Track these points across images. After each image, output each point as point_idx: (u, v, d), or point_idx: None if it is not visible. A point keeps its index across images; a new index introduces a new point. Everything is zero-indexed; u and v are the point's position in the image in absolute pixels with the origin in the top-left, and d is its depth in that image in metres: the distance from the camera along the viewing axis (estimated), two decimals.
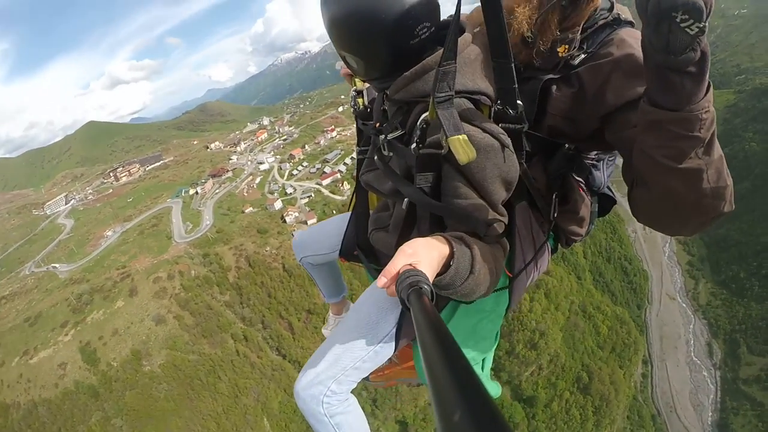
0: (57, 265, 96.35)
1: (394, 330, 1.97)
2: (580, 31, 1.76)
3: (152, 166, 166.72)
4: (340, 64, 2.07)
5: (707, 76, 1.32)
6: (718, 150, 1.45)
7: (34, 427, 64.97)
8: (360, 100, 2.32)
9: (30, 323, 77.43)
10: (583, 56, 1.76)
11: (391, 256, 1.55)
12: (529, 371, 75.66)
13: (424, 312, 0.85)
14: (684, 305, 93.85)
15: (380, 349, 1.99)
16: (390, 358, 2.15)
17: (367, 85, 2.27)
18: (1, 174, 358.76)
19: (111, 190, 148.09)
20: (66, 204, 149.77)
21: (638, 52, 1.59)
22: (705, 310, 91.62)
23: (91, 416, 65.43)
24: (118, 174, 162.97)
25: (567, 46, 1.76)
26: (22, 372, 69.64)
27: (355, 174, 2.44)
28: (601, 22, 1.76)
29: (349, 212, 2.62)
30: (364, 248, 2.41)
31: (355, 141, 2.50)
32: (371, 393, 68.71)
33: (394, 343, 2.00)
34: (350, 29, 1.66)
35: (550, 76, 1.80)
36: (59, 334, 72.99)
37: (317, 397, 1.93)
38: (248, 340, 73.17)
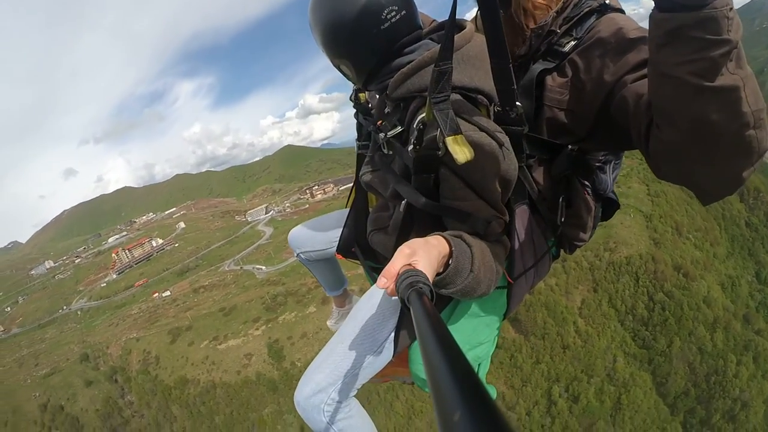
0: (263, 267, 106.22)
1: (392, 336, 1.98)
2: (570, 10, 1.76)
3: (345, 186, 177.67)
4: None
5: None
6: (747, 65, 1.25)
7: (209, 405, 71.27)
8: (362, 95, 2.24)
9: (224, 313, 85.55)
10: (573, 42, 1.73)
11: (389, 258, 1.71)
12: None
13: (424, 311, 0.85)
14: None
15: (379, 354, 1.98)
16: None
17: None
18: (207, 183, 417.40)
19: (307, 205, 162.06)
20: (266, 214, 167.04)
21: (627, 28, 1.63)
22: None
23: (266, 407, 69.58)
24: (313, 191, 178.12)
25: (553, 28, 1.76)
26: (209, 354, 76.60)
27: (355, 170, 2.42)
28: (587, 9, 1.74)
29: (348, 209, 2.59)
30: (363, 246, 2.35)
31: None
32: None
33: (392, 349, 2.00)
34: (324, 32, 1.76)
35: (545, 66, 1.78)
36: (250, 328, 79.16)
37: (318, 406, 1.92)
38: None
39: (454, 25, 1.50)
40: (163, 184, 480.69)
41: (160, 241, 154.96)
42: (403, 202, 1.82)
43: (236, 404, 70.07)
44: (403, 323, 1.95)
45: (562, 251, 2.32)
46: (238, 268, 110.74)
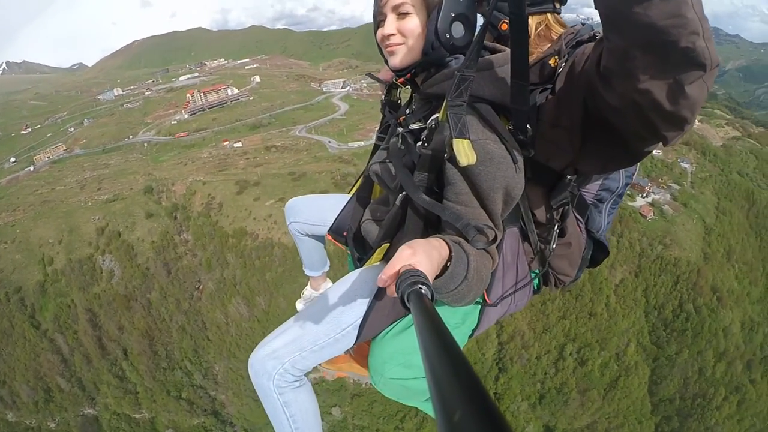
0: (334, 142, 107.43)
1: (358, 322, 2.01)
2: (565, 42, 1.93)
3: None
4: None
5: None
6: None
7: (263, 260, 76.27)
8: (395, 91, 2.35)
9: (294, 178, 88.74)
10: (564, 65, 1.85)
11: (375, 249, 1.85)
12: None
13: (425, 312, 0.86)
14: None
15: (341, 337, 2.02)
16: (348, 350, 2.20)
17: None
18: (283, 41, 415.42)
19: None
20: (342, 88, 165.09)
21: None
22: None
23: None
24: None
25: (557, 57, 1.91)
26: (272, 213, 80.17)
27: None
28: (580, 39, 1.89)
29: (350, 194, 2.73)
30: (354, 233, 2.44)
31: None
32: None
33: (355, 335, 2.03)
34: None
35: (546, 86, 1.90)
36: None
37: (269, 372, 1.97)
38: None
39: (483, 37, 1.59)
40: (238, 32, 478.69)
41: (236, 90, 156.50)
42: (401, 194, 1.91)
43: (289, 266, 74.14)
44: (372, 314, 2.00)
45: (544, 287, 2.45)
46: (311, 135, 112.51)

WHAT TO PRODUCE » Since the pictures are not wanted, transcribe the rest of the listing above exactly.

FINAL ANSWER »
Track these points across images. After each image, output each point as point_idx: (u, v, d), or point_idx: None if it is not visible. A point keeps its index across images; a new index introduces a new point. Everything is zero-indexed; u and v are the point's position in the image in absolute pixels with the origin in the top-left, and d is its depth in that image in metres: the distance from the camera along the viewing axis (estimated), two decimals.
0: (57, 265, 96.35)
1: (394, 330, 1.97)
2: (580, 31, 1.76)
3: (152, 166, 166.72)
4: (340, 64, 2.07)
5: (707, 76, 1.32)
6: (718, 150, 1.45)
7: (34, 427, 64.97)
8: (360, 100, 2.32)
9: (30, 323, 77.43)
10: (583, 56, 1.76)
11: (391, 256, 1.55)
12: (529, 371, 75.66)
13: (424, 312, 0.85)
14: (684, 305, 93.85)
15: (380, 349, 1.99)
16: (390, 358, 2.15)
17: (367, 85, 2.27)
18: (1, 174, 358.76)
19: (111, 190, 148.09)
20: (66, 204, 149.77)
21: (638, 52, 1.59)
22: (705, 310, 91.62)
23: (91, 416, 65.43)
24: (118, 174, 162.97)
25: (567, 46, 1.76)
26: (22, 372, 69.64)
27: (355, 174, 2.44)
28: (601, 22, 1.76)
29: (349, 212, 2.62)
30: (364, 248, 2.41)
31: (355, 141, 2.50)
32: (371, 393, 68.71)
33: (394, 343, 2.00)
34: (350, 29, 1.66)
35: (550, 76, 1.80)
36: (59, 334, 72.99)
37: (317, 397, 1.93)
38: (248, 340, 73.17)
0: (263, 267, 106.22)
1: (392, 336, 1.98)
2: (570, 10, 1.76)
3: (345, 186, 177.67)
4: None
5: None
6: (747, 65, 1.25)
7: (209, 405, 71.27)
8: (362, 95, 2.24)
9: (224, 313, 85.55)
10: (573, 42, 1.73)
11: (389, 258, 1.71)
12: None
13: (424, 311, 0.85)
14: None
15: (379, 354, 1.98)
16: None
17: None
18: (207, 183, 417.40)
19: (307, 205, 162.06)
20: (266, 214, 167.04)
21: (627, 28, 1.63)
22: None
23: (266, 407, 69.58)
24: (313, 191, 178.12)
25: (553, 28, 1.76)
26: (209, 354, 76.60)
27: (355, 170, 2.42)
28: (587, 9, 1.74)
29: (348, 209, 2.59)
30: (363, 246, 2.35)
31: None
32: None
33: (392, 349, 2.00)
34: (324, 32, 1.76)
35: (545, 66, 1.78)
36: (250, 328, 79.16)
37: (318, 406, 1.92)
38: None
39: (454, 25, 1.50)
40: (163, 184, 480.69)
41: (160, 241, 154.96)
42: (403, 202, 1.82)
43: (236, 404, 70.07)
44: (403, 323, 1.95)
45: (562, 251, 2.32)
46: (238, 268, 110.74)
0: (334, 142, 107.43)
1: (358, 322, 2.01)
2: (565, 42, 1.93)
3: None
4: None
5: None
6: None
7: (263, 260, 76.27)
8: (395, 91, 2.35)
9: (294, 178, 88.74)
10: (564, 65, 1.85)
11: (375, 249, 1.85)
12: None
13: (425, 312, 0.86)
14: None
15: (341, 337, 2.02)
16: (348, 350, 2.20)
17: None
18: (283, 41, 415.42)
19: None
20: (342, 88, 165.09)
21: None
22: None
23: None
24: None
25: (557, 57, 1.91)
26: (272, 213, 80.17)
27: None
28: (580, 39, 1.89)
29: (350, 194, 2.73)
30: (354, 233, 2.44)
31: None
32: None
33: (355, 335, 2.03)
34: None
35: (546, 86, 1.90)
36: None
37: (269, 372, 1.97)
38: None
39: (483, 37, 1.59)
40: (238, 32, 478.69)
41: (236, 90, 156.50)
42: (401, 194, 1.91)
43: (289, 266, 74.14)
44: (372, 314, 2.00)
45: (544, 287, 2.45)
46: (311, 135, 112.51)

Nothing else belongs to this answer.